32. The General Meeting shall have the following authority:

a) determining the main directions of activity and development of the Association,

b) adopting amendments to the articles of the association,

c) electing and dismissing all authorities of the Association,

d) providing the Management Board with a vote of approval upon the request of the Audit Committee,

e) examination of reports on the activity of the Management Board and the Audit Committee,

f) ratifying a budget,

g) fixing the rate of membership fees and any other payments to the benefit of the Association,

h) passing resolutions on the appointment of an honorary member,

i) examination and approval of reports of the authorities of the Association,

j) examination of requests and demands submitted by members of the Association or its authorities,

k) examination of appeals against resolutions of the Management Board,

l) passing resolutions on the dissolution of the Association and the allocation of its property,

m) passing resolutions regarding other cases submitted for consideration, and in all cases not restricted to the competence of other authorities of the Association.

33. The Management Board shall be set up to run the whole activity of the Association in accordance with the resolutions of the General Meeting, and to represent the Association.

34. The Management Board shall consist of 3 to 7 persons including the president and two vice-presidents. The president and vice-presidents shall be elected by the Management Board from among its members.

35. Meetings of the Management Board shall be held according to requirements, but at least once a month. Meetings shall be convened by the president.

36. The Management Board shall have the following authority:

a) realisation of the Association’s aims and objectives,

b) enactment of resolutions passed by the General Meeting,

c) drawing up work plans and budget,

d) administering the property of the Association,

e) passing resolutions on acquiring, transferring and charging the property of the Association,

f) representing the Association,

g) convening the General Meeting,

h) accepting and dismissing members.

37. The Audit Committee shall be appointed to exercise control over the activities of the Association.

38. The Audit Committee shall consist of 3 to 5 members, including the president, vice-president and secretary.

39. The Audit Committee shall have the following authority:

a) controlling activities of the Management Board,

b) presenting inspection reports to the General Meeting

c) the right to put forward a proposal for convening the General Meeting and the meeting of the Management Board,

d) submitting motions for the vote of approval for the authorities of the Association,

e) reporting its activities to the General Meeting.

40. If the number of members of the authorities of the Association diminishes during the term of office, new members can be co-opted by the remaining members of the authority in question. The number of members co-opted in this way cannot exceed 50% of the number of members of the authority.

CHAPTER V

PROPERTY AND FUNDS

41. The property of the Association shall be derived from the following sources:

a) membership fees,

b) donations, inheritances, bequests,

c) subsidies and revenue from public generosity.

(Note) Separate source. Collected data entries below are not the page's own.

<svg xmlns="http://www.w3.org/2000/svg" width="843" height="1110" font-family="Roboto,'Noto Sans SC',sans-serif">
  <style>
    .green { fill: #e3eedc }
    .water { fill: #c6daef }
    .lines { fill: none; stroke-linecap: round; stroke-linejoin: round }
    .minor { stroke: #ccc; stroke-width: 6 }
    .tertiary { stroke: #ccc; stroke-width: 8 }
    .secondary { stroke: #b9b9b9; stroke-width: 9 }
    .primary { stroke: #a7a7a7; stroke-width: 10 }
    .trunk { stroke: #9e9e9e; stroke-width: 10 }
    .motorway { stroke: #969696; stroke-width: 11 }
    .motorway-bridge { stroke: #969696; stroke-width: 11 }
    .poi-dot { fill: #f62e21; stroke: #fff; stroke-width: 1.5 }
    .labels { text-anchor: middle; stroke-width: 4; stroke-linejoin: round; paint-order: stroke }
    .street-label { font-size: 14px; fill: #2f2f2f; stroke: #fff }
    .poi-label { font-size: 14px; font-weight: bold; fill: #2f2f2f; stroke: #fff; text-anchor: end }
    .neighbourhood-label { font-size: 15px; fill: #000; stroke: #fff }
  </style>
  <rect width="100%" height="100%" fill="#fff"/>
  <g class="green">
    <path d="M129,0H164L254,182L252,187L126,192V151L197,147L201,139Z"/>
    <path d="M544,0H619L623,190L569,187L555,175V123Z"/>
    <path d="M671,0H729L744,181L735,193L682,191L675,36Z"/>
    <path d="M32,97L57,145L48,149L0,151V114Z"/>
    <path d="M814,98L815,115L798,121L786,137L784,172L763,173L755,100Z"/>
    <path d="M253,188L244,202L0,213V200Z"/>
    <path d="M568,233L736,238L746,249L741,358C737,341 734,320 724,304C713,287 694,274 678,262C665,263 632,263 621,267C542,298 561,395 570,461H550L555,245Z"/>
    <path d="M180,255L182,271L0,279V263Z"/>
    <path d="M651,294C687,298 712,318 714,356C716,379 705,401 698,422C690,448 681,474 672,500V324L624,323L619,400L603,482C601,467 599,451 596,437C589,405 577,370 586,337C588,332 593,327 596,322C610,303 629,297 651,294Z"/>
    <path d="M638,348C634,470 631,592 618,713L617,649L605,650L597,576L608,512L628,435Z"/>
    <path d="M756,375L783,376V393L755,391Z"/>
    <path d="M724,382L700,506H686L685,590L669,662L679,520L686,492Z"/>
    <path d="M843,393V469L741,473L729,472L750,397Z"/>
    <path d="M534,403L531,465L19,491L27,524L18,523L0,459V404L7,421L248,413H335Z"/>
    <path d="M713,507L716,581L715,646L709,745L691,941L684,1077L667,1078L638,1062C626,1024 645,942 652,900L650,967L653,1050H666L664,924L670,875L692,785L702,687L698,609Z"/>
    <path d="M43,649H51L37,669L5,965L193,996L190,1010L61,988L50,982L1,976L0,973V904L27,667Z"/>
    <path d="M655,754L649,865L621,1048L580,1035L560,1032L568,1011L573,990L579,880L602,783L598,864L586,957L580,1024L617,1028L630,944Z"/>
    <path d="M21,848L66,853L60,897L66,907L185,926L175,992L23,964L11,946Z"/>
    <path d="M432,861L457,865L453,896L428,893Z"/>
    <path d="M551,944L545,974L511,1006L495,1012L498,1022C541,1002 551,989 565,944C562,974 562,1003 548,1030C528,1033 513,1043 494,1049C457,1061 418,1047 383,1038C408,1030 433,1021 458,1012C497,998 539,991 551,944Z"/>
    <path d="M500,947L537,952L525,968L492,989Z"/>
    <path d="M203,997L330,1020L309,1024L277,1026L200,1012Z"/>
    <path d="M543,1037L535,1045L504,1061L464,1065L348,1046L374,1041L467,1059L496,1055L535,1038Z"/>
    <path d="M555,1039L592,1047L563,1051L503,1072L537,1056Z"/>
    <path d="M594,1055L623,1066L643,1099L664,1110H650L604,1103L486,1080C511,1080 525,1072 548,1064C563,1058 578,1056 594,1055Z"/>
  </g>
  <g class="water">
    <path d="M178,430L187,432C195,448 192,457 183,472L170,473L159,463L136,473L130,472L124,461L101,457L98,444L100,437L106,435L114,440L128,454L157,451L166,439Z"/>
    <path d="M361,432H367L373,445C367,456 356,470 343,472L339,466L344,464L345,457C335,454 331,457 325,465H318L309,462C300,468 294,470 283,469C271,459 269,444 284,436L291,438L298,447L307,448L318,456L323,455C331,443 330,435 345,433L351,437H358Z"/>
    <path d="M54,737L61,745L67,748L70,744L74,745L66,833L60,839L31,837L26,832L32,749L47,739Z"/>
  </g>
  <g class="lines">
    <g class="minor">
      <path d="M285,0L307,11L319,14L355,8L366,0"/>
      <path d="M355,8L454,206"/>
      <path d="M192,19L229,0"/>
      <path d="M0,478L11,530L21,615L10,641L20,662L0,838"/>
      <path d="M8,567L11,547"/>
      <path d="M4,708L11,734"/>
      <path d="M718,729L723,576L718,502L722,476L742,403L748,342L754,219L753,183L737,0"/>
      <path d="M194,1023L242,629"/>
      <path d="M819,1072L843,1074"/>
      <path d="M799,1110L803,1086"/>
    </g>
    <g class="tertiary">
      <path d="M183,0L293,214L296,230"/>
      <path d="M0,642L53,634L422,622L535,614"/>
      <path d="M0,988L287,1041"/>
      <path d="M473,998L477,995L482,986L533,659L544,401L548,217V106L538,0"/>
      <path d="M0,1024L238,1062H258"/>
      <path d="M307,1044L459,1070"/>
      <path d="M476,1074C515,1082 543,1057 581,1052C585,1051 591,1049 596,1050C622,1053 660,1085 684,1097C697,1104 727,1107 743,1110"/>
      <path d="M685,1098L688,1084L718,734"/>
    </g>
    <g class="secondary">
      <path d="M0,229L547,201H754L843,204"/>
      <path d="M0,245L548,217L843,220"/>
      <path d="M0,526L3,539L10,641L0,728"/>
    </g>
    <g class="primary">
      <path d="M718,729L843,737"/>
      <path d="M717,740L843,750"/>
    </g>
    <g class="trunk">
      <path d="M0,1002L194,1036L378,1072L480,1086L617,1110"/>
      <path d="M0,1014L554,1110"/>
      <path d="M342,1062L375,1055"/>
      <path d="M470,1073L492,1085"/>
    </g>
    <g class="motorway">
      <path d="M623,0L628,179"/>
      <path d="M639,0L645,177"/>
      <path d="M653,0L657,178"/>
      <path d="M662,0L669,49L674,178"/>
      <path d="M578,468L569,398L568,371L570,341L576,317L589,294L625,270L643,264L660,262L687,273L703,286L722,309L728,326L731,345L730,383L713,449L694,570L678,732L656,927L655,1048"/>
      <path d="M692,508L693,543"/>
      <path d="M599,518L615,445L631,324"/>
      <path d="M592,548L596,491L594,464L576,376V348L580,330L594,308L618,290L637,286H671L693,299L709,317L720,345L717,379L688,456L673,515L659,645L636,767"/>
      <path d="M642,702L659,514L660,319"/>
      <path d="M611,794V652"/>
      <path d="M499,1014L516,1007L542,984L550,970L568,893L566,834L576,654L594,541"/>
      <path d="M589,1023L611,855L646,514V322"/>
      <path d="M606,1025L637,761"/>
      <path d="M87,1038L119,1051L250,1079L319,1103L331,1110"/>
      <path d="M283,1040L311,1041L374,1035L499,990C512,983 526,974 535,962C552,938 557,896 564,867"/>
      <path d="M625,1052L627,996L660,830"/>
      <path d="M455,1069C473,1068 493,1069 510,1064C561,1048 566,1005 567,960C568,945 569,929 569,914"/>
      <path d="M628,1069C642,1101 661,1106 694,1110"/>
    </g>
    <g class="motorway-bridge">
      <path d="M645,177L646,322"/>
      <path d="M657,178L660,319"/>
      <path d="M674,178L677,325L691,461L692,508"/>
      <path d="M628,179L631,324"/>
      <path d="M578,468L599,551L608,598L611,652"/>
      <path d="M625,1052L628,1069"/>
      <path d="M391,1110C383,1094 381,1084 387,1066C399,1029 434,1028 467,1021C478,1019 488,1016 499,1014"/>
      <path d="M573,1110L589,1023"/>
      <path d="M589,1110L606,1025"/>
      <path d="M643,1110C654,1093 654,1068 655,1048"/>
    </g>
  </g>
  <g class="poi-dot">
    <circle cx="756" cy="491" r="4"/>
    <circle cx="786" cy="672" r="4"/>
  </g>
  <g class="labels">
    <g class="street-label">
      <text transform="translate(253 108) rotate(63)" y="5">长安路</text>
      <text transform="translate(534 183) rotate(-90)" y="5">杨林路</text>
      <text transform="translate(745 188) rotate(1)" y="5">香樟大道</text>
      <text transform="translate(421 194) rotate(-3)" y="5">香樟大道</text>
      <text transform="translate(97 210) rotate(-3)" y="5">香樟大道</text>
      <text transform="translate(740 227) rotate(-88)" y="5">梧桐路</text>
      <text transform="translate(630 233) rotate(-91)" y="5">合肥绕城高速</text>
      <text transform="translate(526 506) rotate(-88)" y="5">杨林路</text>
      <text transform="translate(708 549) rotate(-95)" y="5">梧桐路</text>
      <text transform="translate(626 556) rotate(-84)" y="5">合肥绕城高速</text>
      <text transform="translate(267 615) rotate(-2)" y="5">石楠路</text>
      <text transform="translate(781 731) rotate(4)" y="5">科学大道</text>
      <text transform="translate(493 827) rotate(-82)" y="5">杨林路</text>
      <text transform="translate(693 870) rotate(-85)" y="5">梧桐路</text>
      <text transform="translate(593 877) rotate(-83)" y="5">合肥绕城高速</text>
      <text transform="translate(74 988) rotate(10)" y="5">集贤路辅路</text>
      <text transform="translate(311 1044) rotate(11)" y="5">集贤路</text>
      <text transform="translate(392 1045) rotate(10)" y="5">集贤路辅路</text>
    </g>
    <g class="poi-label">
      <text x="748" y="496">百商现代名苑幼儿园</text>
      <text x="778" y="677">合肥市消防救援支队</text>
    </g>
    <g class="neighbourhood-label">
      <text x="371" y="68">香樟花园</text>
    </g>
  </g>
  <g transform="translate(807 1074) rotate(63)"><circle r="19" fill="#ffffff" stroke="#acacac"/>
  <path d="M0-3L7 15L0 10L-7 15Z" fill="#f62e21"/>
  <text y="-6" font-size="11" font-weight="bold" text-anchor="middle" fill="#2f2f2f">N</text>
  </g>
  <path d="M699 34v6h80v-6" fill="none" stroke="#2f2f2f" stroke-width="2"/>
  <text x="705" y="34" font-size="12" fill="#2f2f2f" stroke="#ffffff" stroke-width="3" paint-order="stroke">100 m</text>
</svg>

42. All funds can be stored only in the account of the Association.

43. The Association shall run its financial management in line with applicable laws.

44. Decisions on acquiring, transferring and charging the property of the Association shall be made by the Management Board.

45. Concluding agreements, granting the power of attorney and submitting declarations of intent, especially regarding financial issues shall require the signatures of two members of the Management Board acting together.

CHAPTER VI

FINAL PROVISIONS

46. Resolutions on amendments to the articles of association and the dissolution of the Association shall be passed by the General Meeting by qualified majority voting – (2/3 majority), in the presence of at least 50% of members entitled to vote.

47. On enacting a resolution to dissolve the Association, the General Meeting determines the means of liquidation and the purpose for which the Association’s property shall be used.

48. In matters not regulated by the articles of the association, the provisions of the Associations Act shall apply.